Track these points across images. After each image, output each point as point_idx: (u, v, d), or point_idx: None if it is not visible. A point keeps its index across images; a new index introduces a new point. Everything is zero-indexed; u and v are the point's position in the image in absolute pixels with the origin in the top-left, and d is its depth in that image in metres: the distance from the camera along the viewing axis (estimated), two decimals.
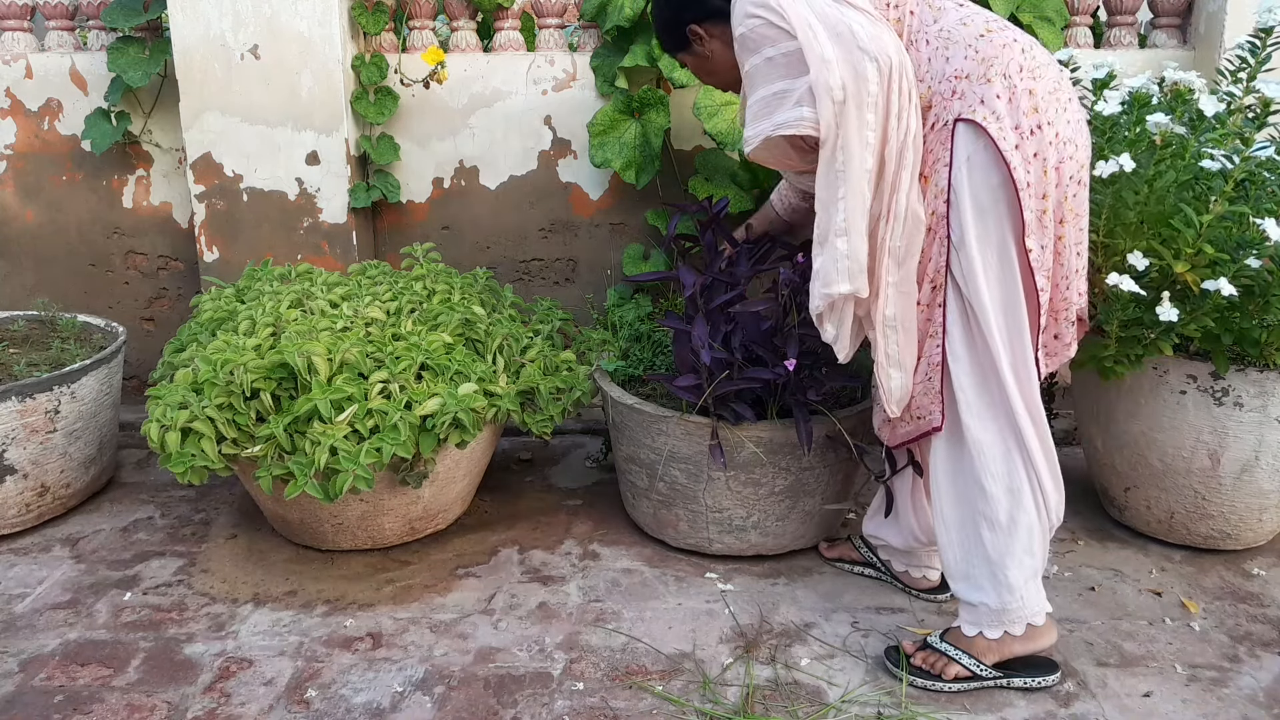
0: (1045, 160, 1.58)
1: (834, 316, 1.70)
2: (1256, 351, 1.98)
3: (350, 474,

--

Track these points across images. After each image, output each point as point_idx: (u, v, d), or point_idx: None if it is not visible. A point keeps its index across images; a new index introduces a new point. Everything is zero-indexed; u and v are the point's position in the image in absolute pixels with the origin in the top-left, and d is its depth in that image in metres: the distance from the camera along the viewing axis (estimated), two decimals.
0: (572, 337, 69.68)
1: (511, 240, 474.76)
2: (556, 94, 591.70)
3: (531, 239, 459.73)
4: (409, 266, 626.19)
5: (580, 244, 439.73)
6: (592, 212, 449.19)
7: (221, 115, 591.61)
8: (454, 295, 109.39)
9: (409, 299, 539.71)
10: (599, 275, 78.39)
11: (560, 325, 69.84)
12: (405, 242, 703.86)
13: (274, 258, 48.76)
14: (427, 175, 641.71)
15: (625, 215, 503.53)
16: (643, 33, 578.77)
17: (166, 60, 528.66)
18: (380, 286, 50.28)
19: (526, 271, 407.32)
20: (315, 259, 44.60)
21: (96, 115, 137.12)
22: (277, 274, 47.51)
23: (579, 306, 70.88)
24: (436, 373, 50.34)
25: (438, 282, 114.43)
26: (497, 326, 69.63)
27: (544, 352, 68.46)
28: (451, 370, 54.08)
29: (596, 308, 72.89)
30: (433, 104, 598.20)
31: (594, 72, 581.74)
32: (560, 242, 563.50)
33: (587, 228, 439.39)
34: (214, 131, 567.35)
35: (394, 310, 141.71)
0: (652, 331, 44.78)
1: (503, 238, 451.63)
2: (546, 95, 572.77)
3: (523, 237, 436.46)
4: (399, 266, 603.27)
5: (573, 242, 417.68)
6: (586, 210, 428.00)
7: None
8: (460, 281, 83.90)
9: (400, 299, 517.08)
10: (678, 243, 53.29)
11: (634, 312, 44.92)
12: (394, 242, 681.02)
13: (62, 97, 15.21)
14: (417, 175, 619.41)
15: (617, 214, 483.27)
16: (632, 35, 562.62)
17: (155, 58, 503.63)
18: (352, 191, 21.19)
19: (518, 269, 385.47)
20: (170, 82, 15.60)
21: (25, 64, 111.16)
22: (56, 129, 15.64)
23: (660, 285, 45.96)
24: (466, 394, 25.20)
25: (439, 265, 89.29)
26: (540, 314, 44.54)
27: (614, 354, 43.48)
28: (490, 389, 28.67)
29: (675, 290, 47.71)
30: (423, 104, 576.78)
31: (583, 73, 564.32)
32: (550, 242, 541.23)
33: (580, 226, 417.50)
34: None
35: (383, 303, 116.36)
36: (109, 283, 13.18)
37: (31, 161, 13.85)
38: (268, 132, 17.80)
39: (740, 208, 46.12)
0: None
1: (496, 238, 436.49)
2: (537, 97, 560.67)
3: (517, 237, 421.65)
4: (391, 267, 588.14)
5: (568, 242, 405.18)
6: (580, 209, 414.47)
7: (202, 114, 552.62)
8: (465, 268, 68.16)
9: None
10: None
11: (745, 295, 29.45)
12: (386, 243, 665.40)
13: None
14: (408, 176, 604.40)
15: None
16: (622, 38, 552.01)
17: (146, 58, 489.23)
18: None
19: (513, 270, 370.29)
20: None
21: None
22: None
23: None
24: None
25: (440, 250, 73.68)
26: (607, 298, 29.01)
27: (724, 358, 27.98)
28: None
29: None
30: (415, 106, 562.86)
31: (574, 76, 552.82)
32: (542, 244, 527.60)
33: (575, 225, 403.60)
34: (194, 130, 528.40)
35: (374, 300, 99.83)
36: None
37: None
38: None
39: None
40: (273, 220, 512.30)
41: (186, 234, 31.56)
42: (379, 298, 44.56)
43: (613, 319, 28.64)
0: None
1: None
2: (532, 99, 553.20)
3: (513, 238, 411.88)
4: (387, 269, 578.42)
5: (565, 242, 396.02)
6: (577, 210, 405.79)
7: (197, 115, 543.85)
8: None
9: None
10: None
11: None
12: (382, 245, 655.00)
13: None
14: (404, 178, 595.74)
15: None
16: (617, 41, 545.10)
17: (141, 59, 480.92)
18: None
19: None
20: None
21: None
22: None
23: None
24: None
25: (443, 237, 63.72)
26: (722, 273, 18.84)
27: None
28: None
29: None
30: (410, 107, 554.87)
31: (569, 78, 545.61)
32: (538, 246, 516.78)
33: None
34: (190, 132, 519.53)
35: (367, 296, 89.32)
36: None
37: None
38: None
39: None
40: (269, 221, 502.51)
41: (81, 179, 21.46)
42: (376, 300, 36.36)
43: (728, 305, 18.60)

==

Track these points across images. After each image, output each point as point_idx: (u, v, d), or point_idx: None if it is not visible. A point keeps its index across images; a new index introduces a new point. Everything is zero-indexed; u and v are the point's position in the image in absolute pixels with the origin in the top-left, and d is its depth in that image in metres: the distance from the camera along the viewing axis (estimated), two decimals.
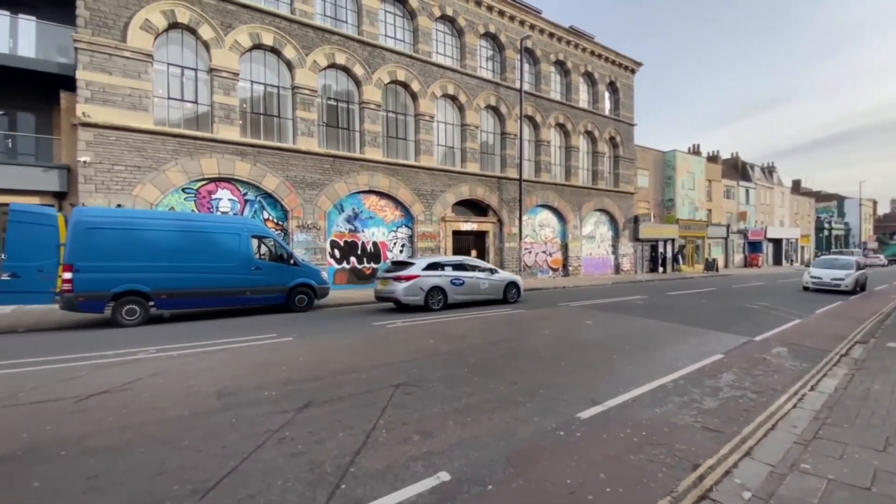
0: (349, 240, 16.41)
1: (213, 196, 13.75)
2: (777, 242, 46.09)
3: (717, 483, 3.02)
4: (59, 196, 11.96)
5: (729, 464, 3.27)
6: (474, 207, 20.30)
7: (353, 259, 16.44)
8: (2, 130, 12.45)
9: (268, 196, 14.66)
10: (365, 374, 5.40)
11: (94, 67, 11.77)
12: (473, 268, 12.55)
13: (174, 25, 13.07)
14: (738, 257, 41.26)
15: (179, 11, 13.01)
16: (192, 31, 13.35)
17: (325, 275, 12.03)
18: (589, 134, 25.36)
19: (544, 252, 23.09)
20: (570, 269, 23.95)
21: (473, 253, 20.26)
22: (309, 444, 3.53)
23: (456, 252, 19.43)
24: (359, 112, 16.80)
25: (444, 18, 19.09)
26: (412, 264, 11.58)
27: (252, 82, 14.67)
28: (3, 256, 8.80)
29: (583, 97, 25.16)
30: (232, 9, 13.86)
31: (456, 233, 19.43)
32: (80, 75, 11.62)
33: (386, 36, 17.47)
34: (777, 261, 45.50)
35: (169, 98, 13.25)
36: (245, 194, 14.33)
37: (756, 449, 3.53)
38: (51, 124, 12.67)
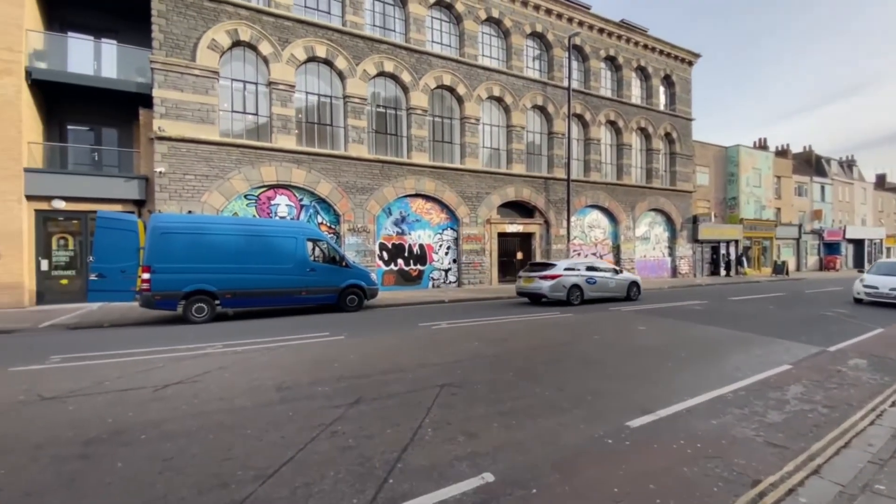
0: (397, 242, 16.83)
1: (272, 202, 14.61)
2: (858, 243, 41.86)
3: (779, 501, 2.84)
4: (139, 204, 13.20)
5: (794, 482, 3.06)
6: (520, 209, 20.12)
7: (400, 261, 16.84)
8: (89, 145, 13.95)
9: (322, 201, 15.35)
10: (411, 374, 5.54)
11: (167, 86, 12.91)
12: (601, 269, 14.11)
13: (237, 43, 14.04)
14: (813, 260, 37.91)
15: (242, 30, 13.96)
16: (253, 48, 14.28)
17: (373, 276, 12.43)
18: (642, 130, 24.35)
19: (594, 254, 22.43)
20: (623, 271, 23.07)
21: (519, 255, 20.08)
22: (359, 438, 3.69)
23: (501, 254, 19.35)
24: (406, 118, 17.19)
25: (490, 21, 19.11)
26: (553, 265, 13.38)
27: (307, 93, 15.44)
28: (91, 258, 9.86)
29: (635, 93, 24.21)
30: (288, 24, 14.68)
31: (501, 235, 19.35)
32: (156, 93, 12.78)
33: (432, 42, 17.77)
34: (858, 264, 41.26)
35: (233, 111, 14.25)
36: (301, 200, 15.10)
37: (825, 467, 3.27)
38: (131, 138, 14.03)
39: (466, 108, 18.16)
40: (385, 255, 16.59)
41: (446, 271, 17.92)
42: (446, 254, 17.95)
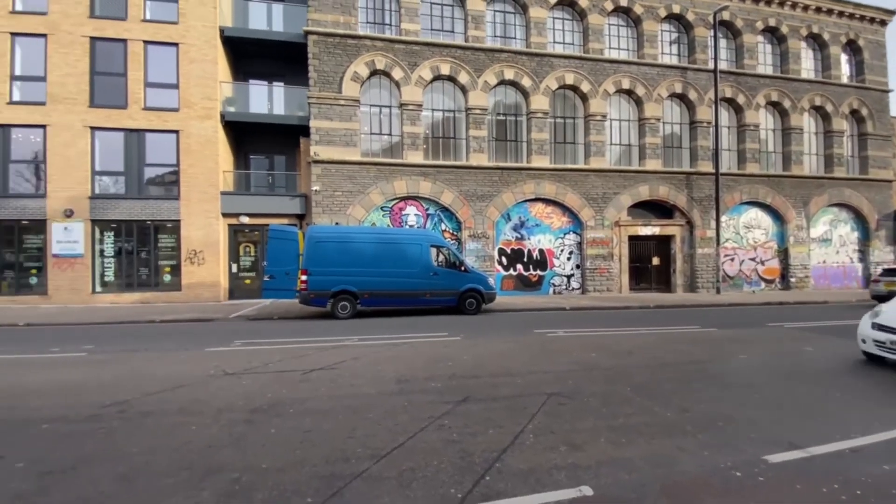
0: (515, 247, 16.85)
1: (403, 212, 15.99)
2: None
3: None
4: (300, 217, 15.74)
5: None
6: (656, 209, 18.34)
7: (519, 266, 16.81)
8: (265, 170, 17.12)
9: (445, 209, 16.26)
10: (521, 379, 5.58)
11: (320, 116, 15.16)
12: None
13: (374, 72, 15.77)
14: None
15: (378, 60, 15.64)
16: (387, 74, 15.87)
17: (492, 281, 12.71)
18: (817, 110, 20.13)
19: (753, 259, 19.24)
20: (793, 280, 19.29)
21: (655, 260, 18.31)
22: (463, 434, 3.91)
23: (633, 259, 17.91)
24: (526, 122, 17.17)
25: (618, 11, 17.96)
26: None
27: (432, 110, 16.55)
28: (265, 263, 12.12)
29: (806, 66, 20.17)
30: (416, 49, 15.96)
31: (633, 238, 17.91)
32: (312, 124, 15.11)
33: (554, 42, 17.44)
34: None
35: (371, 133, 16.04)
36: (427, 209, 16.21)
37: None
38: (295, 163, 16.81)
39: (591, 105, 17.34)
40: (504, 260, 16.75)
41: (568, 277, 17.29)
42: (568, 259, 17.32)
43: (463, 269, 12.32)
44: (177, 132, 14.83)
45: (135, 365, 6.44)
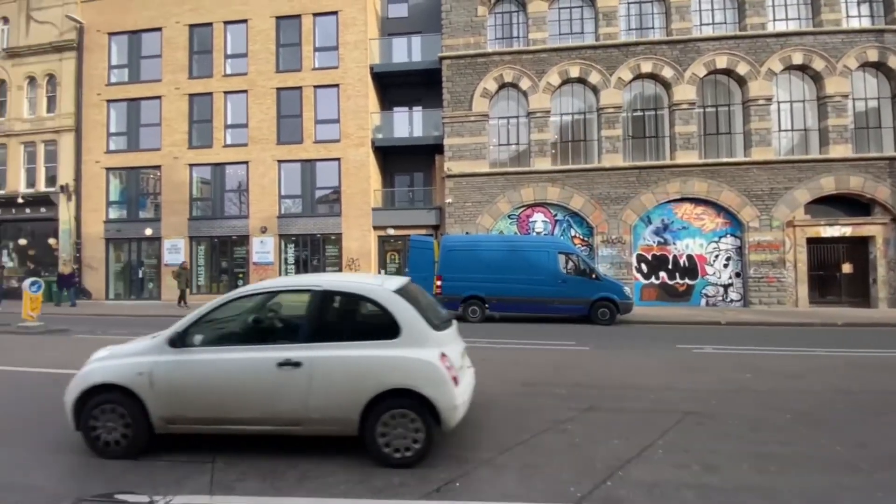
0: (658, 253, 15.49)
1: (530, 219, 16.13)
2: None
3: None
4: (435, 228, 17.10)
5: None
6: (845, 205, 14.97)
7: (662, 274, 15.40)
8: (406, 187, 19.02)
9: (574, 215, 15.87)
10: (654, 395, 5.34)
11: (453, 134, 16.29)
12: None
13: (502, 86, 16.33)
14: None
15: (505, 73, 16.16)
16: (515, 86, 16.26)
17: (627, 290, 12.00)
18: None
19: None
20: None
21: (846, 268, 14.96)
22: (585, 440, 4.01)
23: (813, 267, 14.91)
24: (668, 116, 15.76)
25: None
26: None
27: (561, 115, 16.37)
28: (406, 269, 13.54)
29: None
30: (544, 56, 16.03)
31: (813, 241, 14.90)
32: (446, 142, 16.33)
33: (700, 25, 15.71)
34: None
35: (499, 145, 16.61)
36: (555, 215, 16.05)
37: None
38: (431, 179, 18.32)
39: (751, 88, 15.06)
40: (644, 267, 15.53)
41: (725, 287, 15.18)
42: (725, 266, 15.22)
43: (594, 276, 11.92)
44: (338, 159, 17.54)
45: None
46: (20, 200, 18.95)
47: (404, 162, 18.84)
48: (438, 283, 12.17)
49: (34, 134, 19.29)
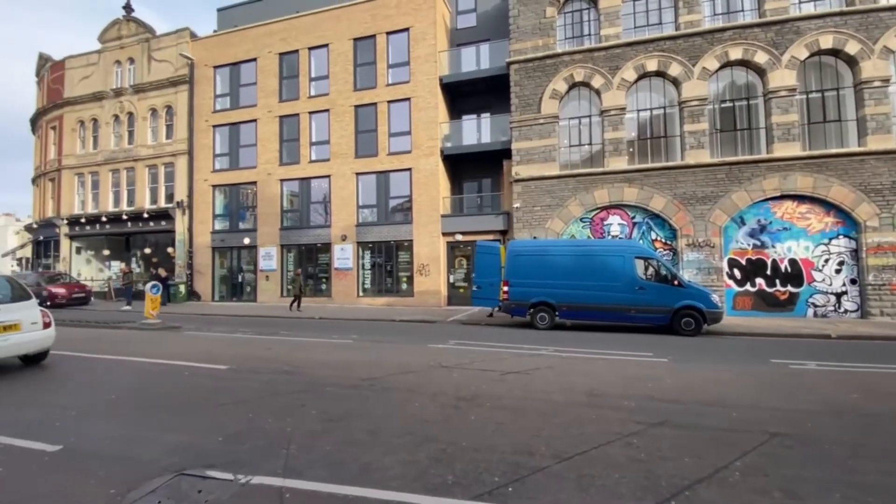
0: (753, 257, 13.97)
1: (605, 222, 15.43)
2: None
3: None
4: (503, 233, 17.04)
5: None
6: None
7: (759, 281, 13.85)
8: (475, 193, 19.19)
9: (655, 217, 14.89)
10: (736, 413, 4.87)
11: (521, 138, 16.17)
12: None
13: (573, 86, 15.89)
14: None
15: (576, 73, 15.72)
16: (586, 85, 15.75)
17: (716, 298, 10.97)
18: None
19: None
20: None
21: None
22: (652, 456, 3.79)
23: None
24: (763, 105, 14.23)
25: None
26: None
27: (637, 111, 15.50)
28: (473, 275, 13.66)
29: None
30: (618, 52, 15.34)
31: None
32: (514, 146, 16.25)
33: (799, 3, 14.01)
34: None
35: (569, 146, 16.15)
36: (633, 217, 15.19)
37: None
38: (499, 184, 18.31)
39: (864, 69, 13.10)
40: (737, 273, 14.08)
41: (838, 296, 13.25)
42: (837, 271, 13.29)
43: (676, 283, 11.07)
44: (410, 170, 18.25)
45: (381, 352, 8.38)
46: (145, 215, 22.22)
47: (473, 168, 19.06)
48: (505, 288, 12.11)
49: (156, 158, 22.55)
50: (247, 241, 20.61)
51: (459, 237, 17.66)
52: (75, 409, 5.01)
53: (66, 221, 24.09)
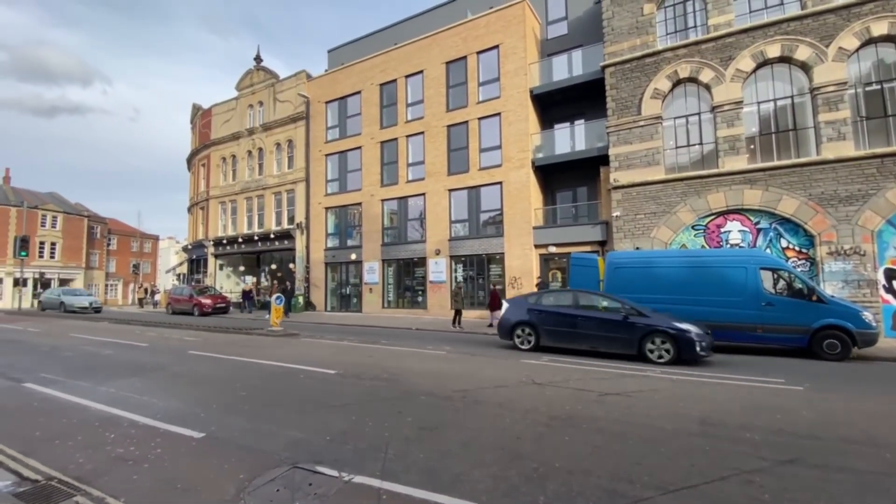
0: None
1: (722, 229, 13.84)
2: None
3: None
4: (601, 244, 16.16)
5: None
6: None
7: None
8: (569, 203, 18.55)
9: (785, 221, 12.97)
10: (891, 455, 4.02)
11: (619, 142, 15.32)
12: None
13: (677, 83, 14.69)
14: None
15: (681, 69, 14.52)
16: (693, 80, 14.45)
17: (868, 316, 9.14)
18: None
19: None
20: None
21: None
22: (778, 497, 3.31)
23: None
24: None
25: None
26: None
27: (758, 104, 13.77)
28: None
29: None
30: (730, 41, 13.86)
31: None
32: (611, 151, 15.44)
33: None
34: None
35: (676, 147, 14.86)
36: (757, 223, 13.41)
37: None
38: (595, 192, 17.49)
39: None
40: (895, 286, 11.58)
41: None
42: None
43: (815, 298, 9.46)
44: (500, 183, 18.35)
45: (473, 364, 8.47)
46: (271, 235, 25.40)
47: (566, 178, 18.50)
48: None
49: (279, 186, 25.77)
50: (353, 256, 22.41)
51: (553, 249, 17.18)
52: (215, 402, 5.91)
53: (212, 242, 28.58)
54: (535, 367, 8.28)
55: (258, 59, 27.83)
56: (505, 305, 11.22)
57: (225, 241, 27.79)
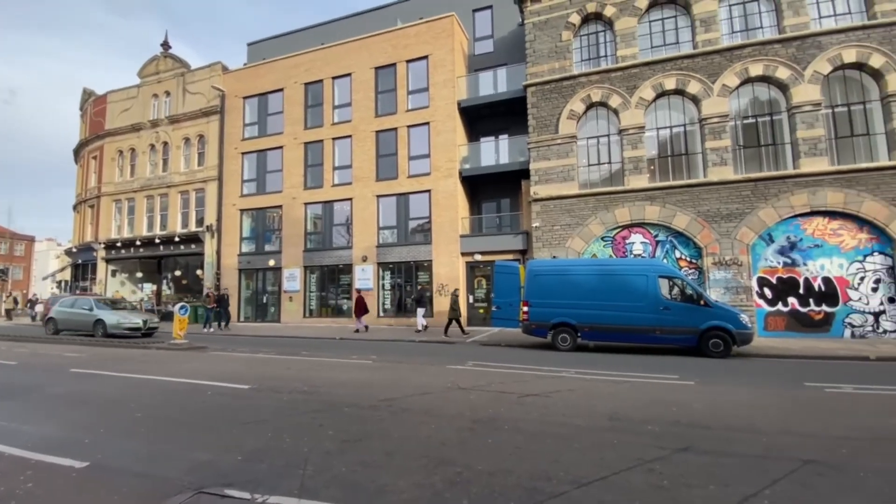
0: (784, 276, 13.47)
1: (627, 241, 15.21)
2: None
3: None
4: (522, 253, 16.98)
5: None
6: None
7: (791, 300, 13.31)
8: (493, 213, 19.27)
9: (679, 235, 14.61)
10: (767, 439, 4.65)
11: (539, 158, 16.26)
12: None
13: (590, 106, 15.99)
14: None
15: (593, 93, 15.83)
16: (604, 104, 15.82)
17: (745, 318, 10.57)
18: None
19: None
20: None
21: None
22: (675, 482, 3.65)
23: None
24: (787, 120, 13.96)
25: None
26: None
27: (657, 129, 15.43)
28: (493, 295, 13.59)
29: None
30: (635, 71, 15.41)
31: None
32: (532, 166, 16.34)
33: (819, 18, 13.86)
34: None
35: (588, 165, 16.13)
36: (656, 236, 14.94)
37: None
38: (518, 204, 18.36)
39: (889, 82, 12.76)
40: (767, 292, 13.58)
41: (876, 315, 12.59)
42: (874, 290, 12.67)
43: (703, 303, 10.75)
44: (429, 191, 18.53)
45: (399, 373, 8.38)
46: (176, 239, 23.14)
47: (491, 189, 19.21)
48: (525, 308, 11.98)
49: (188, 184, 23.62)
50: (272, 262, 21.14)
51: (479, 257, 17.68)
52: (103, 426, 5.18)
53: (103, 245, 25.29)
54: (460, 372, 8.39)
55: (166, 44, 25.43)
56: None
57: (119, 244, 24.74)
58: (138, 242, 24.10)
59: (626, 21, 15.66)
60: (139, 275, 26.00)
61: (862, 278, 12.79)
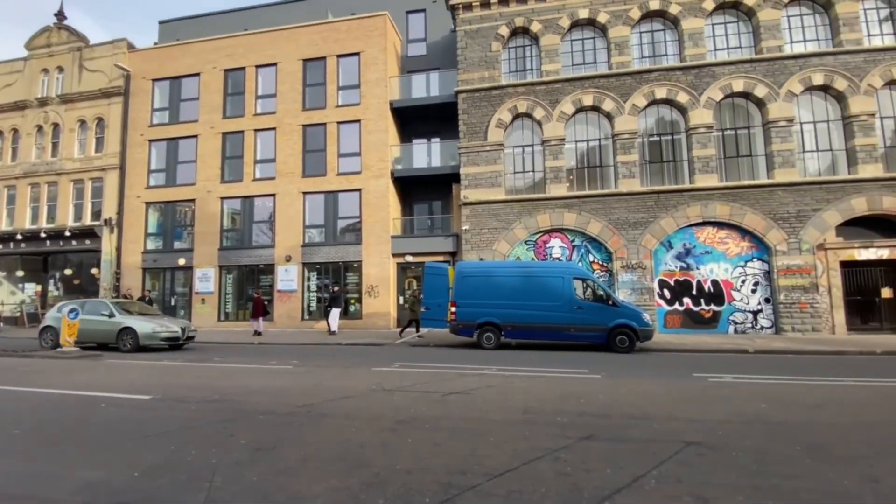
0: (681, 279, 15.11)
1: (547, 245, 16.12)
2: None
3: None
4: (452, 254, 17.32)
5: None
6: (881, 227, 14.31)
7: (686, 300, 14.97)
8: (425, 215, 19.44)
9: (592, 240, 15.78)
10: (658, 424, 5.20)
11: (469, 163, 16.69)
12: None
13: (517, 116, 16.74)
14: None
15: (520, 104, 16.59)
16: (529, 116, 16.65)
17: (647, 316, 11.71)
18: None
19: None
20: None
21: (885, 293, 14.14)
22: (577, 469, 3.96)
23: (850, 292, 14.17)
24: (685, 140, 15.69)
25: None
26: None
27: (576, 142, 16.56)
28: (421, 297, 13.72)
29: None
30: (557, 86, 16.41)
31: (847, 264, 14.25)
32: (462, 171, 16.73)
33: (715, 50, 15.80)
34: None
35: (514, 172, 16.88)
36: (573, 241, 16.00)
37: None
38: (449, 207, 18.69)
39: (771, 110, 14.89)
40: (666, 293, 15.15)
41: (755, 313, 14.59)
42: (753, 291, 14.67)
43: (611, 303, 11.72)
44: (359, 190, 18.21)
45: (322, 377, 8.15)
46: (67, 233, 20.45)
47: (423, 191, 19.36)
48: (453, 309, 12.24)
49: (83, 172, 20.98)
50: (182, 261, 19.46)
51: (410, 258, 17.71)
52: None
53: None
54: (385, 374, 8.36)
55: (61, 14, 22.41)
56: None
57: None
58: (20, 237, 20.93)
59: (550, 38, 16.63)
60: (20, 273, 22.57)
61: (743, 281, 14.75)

### [Work to complete]
Using the data above, extract exactly the lines from the one that holds "0: (572, 337, 69.68)" to the one that holds "21: (96, 115, 137.12)", both ends included, and no others.

### [Written response]
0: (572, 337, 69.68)
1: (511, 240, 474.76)
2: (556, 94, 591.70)
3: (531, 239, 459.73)
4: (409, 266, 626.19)
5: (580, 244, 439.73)
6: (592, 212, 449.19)
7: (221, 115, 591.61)
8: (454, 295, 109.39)
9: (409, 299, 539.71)
10: (599, 275, 78.39)
11: (560, 325, 69.84)
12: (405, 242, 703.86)
13: (274, 258, 48.76)
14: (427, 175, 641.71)
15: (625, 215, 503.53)
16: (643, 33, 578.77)
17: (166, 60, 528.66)
18: (380, 286, 50.28)
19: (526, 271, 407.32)
20: (315, 259, 44.60)
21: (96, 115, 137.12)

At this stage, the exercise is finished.